By spoilers, I mean more by way of telling what this movie is not as opposed to what happens in it. I would really not call this a movie per se but more of an experiment in existential nihilism. The entire proceedings are not really explained - you are just thrust into this VR world and see a few player avatars killing giant sand worms a la Dune (or Vexille's Jags). As said, if you watched this expecting a movie which has a start/ middle/ and end and a plot which makes sense, you will be disappointed.
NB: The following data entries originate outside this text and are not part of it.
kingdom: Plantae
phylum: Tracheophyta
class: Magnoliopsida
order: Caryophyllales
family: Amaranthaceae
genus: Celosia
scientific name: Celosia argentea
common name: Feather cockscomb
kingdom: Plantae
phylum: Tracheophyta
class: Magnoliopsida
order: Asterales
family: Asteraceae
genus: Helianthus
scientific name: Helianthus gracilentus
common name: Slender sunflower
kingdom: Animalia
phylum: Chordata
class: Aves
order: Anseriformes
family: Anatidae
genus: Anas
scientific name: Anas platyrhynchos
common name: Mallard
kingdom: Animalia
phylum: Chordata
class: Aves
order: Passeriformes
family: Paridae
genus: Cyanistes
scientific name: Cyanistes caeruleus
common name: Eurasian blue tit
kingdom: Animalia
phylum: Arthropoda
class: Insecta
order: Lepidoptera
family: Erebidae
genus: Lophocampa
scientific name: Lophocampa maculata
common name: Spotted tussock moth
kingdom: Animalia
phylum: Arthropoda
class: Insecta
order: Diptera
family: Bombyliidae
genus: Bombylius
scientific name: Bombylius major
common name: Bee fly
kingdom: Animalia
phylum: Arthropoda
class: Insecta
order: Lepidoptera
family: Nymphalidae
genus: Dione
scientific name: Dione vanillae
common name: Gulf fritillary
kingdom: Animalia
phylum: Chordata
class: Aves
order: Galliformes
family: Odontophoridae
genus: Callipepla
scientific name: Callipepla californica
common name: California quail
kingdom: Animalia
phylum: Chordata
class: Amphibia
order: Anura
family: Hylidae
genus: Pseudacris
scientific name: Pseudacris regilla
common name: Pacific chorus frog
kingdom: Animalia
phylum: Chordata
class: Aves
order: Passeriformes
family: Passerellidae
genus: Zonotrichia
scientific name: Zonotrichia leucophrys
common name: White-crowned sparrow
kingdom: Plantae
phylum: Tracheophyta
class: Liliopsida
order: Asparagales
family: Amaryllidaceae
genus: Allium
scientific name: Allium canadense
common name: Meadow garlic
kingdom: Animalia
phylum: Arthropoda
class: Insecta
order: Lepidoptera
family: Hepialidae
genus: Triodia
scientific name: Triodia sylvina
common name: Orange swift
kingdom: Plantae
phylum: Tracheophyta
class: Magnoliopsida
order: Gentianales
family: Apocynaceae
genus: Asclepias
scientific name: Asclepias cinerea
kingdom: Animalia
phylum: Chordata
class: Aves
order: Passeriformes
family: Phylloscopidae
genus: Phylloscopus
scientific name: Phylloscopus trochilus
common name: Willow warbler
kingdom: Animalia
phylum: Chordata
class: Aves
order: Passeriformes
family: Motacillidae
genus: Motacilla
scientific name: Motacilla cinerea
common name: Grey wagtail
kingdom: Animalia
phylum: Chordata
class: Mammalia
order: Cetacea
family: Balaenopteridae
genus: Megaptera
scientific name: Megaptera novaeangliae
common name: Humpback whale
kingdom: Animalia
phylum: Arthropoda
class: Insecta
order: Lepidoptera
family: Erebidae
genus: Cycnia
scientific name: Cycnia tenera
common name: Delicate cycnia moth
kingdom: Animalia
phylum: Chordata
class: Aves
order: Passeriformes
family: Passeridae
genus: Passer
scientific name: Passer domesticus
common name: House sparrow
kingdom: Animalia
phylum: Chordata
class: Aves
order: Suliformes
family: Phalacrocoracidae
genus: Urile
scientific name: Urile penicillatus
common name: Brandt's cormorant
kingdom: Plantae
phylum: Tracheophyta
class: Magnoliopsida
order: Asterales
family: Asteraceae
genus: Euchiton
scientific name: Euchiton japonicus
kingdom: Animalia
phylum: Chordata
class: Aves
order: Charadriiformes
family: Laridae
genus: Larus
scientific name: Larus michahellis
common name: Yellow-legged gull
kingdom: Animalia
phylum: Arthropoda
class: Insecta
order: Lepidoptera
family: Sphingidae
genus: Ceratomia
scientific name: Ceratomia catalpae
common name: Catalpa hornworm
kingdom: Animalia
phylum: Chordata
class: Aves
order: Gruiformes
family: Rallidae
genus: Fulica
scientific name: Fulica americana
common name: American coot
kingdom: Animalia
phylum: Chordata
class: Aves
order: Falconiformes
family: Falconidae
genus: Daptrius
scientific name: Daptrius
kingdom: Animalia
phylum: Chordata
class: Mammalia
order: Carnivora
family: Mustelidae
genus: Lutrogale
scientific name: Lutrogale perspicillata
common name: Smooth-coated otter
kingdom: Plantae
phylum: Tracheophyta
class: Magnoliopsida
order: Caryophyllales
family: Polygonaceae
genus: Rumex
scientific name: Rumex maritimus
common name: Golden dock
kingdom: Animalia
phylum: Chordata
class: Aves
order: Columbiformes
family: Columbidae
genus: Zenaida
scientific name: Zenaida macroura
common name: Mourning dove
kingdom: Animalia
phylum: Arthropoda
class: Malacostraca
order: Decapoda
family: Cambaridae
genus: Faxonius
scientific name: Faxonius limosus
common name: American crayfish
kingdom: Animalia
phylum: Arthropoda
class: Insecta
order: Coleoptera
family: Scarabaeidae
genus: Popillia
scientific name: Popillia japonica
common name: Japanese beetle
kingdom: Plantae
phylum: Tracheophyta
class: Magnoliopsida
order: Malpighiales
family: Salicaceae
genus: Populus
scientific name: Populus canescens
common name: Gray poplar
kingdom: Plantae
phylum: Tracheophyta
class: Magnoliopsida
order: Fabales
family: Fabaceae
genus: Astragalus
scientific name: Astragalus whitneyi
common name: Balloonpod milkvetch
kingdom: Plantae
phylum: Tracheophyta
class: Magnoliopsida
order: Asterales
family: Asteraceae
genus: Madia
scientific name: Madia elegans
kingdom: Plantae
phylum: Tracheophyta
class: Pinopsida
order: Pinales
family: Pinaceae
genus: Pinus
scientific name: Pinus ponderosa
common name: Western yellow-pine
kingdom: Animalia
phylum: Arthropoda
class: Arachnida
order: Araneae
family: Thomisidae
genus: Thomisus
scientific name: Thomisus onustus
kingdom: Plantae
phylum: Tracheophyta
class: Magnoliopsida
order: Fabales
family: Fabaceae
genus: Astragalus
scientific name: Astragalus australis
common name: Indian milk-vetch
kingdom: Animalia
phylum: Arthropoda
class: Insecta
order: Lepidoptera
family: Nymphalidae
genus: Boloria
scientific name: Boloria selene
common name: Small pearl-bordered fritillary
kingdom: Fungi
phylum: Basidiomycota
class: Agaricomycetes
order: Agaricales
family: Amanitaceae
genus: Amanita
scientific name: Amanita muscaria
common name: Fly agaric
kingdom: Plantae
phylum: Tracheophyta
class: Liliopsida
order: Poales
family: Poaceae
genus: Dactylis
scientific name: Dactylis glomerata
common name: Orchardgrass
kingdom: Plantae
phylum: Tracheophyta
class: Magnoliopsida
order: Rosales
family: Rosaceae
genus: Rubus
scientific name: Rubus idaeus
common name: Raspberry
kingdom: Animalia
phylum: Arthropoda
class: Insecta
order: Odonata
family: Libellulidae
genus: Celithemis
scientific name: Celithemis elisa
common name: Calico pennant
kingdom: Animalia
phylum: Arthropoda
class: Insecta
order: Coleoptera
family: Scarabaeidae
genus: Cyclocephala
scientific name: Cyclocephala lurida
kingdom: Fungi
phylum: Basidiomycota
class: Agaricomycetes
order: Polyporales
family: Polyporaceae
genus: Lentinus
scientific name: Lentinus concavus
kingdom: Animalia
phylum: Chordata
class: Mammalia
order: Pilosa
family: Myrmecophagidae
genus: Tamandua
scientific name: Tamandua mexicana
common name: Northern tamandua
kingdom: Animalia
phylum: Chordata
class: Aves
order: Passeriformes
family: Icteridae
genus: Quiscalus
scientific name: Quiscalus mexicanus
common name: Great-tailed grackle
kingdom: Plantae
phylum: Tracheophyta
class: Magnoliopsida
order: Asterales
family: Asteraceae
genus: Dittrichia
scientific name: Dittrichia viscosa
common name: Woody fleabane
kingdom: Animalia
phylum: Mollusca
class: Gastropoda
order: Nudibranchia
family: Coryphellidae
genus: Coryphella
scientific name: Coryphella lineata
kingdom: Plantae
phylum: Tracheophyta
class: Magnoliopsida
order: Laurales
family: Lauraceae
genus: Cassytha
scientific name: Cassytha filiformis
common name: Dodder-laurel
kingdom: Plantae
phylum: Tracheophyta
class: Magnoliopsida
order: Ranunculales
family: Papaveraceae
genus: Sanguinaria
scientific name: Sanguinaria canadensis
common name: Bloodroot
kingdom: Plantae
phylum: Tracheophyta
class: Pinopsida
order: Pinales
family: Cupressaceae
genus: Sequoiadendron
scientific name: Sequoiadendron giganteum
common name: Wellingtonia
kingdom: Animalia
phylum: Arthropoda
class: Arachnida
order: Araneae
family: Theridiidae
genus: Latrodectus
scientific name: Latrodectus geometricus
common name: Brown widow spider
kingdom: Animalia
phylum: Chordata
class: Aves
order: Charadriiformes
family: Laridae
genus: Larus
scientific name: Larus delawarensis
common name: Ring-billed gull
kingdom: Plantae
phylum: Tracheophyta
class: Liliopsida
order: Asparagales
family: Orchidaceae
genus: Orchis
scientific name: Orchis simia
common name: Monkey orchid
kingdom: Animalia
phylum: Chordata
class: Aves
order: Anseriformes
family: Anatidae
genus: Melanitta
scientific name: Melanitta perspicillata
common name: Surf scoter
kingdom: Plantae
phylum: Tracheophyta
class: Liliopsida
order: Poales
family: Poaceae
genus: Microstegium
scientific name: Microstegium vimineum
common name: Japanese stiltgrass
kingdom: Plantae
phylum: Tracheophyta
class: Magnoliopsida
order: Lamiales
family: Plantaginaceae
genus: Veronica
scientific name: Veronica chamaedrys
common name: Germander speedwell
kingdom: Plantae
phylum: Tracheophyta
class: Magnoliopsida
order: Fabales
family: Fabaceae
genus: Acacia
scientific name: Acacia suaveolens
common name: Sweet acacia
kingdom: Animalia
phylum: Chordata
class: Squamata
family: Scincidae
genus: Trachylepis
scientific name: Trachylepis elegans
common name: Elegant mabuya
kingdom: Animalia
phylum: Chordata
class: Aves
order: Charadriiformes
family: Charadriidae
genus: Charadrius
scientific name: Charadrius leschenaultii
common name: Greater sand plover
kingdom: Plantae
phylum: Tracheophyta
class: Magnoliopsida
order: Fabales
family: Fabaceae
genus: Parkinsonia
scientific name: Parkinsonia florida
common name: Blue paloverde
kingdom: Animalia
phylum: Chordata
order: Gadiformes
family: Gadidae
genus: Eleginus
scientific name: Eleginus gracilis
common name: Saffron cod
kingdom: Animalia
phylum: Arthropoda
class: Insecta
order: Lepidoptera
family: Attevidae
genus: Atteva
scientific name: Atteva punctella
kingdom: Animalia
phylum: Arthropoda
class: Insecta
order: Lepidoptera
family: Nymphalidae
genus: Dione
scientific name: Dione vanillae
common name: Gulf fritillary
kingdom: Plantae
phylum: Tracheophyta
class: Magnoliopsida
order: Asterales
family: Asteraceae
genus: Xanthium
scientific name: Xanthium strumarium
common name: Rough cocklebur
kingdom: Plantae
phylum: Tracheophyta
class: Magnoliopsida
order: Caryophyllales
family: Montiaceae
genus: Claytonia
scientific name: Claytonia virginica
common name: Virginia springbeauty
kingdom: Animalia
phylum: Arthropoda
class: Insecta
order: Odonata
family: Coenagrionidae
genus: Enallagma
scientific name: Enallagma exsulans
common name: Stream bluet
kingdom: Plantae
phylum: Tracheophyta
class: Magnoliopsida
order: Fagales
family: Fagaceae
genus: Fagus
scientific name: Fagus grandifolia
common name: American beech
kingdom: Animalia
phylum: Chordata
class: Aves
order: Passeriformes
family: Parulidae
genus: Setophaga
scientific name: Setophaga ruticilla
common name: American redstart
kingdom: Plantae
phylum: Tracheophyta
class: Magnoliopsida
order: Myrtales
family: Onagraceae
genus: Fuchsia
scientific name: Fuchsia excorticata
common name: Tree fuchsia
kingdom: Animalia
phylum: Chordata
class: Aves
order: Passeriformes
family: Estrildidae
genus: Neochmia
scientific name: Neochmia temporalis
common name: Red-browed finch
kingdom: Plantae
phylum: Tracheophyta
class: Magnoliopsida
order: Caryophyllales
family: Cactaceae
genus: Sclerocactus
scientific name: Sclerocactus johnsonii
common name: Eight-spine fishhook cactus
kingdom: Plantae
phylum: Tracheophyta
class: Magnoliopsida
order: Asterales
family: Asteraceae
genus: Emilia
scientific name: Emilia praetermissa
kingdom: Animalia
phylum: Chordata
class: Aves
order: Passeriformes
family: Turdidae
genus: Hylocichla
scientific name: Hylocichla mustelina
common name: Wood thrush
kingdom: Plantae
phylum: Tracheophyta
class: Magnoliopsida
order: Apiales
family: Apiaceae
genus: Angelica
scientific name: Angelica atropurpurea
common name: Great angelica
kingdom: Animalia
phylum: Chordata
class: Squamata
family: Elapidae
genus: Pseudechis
If you are someone who likes experimental cinema and is willing to go for the ride, however bizarre and truncated it may be, you will be less disappointed. If you are the former and appreciate anime and video games, and Japanese cinema and culture in general then you will probably find it an interesting watch, even if it is ultimately without true context or meaning in a traditional sense. Slight shades of Final Fantasy and ICO can be seen, as well as perhaps a very roundabout homage to TRON and a more obvious reference to Mortal Kombat or its ilk. So while not really a movie in the traditional sense, it is nonetheless interesting enough to watch.